When starting to write unit tests in a project and we want to have some test metric, we usually start with the code coverage. This indicator is very used, but it’s also very criticized.

The code coverage is a measure of the executed source code lines during the test process. It means it counts the production code lines browses by tests. The problem is that lines are counted even if there is no test assertions.

For example, taking this code:

function calculate(string $op, int $x, int $y): int
{
    return match ($op) {
        '+' => $x + $y,
        '-' => $x - $y,
        '*' => $x * $y,
        '/' => $x / $y,
        default => throw new \InvalidArgumentException(),
    };
}

And its associated test:

class CalculatorTest extends TestCase
{
    public function testCalculateMethod(): void
    {
        $resultat = calculate('+', 1, 5);

        $this->assertIsInt($resultat);
    }
}

We obtain the following code coverage result:

Summary:
  Classes: 100.00% (1/1)
  Methods: 100.00% (1/1)
  Lines:   100.00% (7/7)

The test has no pertinent assertion, but we have 100% code coverage. That’s why code coverage is criticized.
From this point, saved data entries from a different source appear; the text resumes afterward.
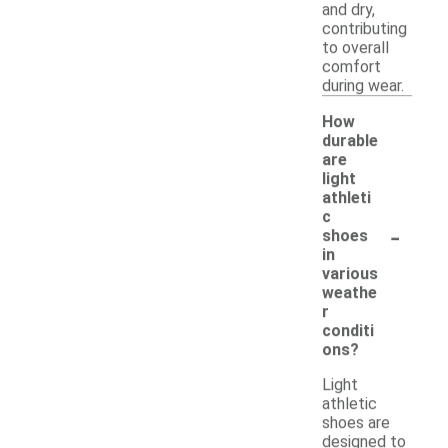
and dry,
contributing
to overall
comfort
during wear.
How
durable
are
light
athleti
c
-
shoes
in
various
weathe
r
conditi
ons?
Light
athletic
shoes are
designed to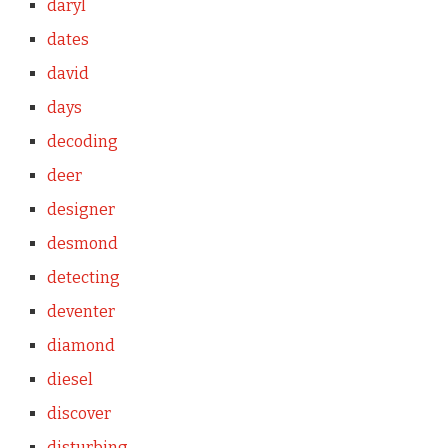
daryl
dates
david
days
decoding
deer
designer
desmond
detecting
deventer
diamond
diesel
discover
disturbing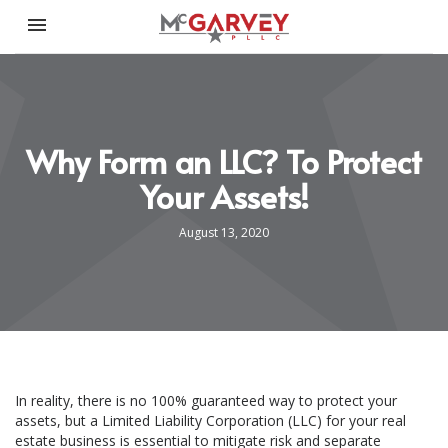
Toggle navigation

McGarvey PLLC
Why Form an LLC? To Protect
Your Assets!
August 13, 2020
In reality, there is no 100% guaranteed way to protect your
assets, but a Limited Liability Corporation (LLC) for your real
estate business is essential to mitigate risk and separate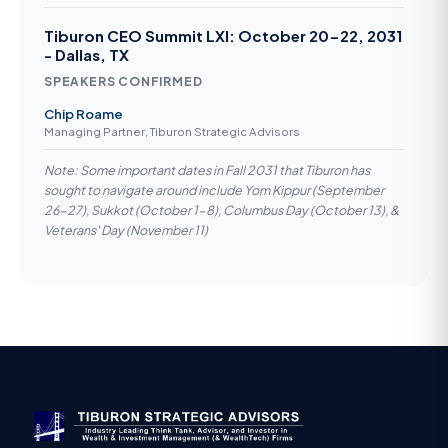
Tiburon CEO Summit LXI: October 20-22, 2031
- Dallas, TX
SPEAKERS CONFIRMED
Chip Roame
Managing Partner, Tiburon Strategic Advisors
Note: Some important dates in Fall 2031 that Tiburon has
sought to navigate around include Yom Kippur (September
26-27), Sukkot (October 1-8), Columbus Day (October 13), &
Veterans' Day (November 11)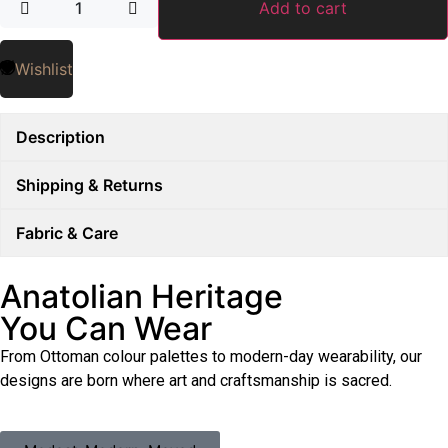
Add to cart
Wishlist
Description
Shipping & Returns
Fabric & Care
Anatolian Heritage
You Can Wear
From Ottoman colour palettes to modern-day wearability, our
designs are born where art and craftsmanship is sacred.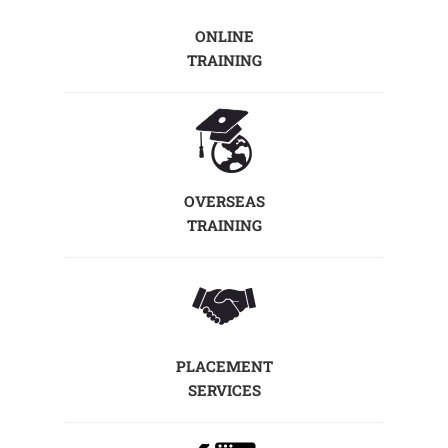
ONLINE
TRAINING
OVERSEAS
TRAINING
PLACEMENT
SERVICES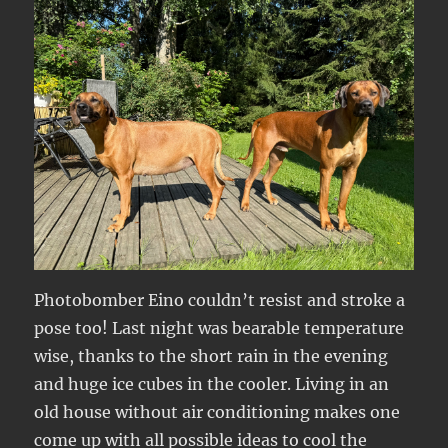
Photobomber Eino couldn’t resist and stroke a
pose too! Last night was bearable temperature
wise, thanks to the short rain in the evening
and huge ice cubes in the cooler. Living in an
old house without air conditioning makes one
come up with all possible ideas to cool the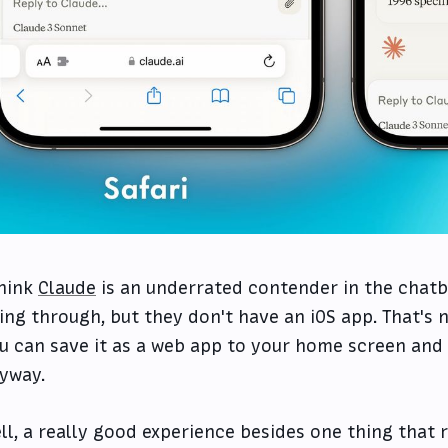
think
Claude
is an underrated contender in the chatb
ving through, but they don't have an iOS app. That's 
u can save it as a web app to your home screen and
yway.
ll, a really good experience besides one thing that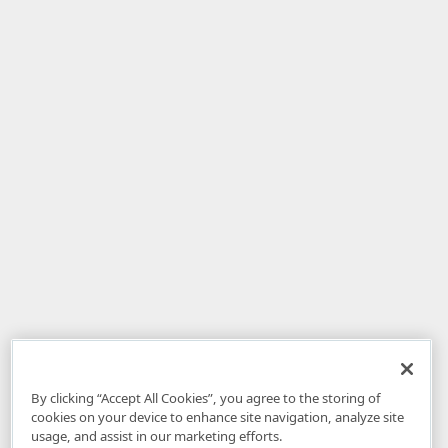
By clicking “Accept All Cookies”, you agree to the storing of
cookies on your device to enhance site navigation, analyze site
usage, and assist in our marketing efforts.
This is also why we should consider code coverage as a project negative indicator and not as a quality indicator. A project with a bad code coverage indicates missing tests. Whereas, if it has a good code coverage, it is not enough to measure the test quality. We should complete it with other metrics.
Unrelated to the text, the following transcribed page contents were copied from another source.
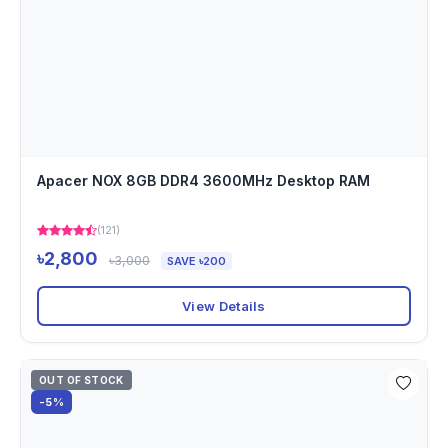
Apacer NOX 8GB DDR4 3600MHz Desktop RAM
(121)
৳2,800
৳3,000
SAVE ৳200
View Details
OUT OF STOCK
-5%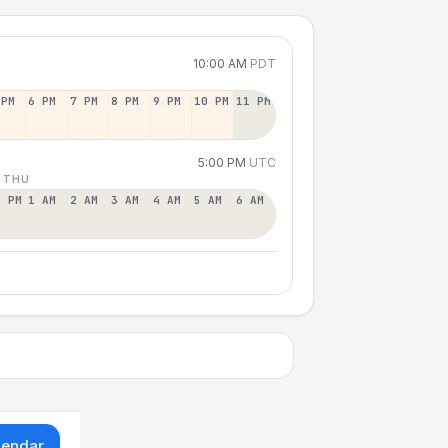
10:00 AM
PDT
 PM
6 PM
7 PM
8 PM
9 PM
10 PM
11 PM
5:00 PM
UTC
 THU
2 PM
1 AM
2 AM
3 AM
4 AM
5 AM
6 AM
lendar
Note that there is another metric related to the code coverage: the branch coverage. It consists to evaluate and check if each control structure (such as if or case statements) has been executed.

It we take our previous example, the branch coverage result would be:

Summary:
  Classes:  0.00% (0/1)
  Methods:  0.00% (0/1)
  Paths:    20.00% (1/5)
  Branches: 42.86% (3/7)
  Lines:    100.00% (7/7)

We can easily see the difference. Every line of code has been executed, but tests only explored one of the five possible execution paths. This clearly indicates that tests are not relevant because they cover a few behaviors.

As we saw, branch coverage is a better indicator than code coverage. Nevertheless, we should be careful as it is expensive to calculate (time, CPU, memory, …) and it can slow your test suite.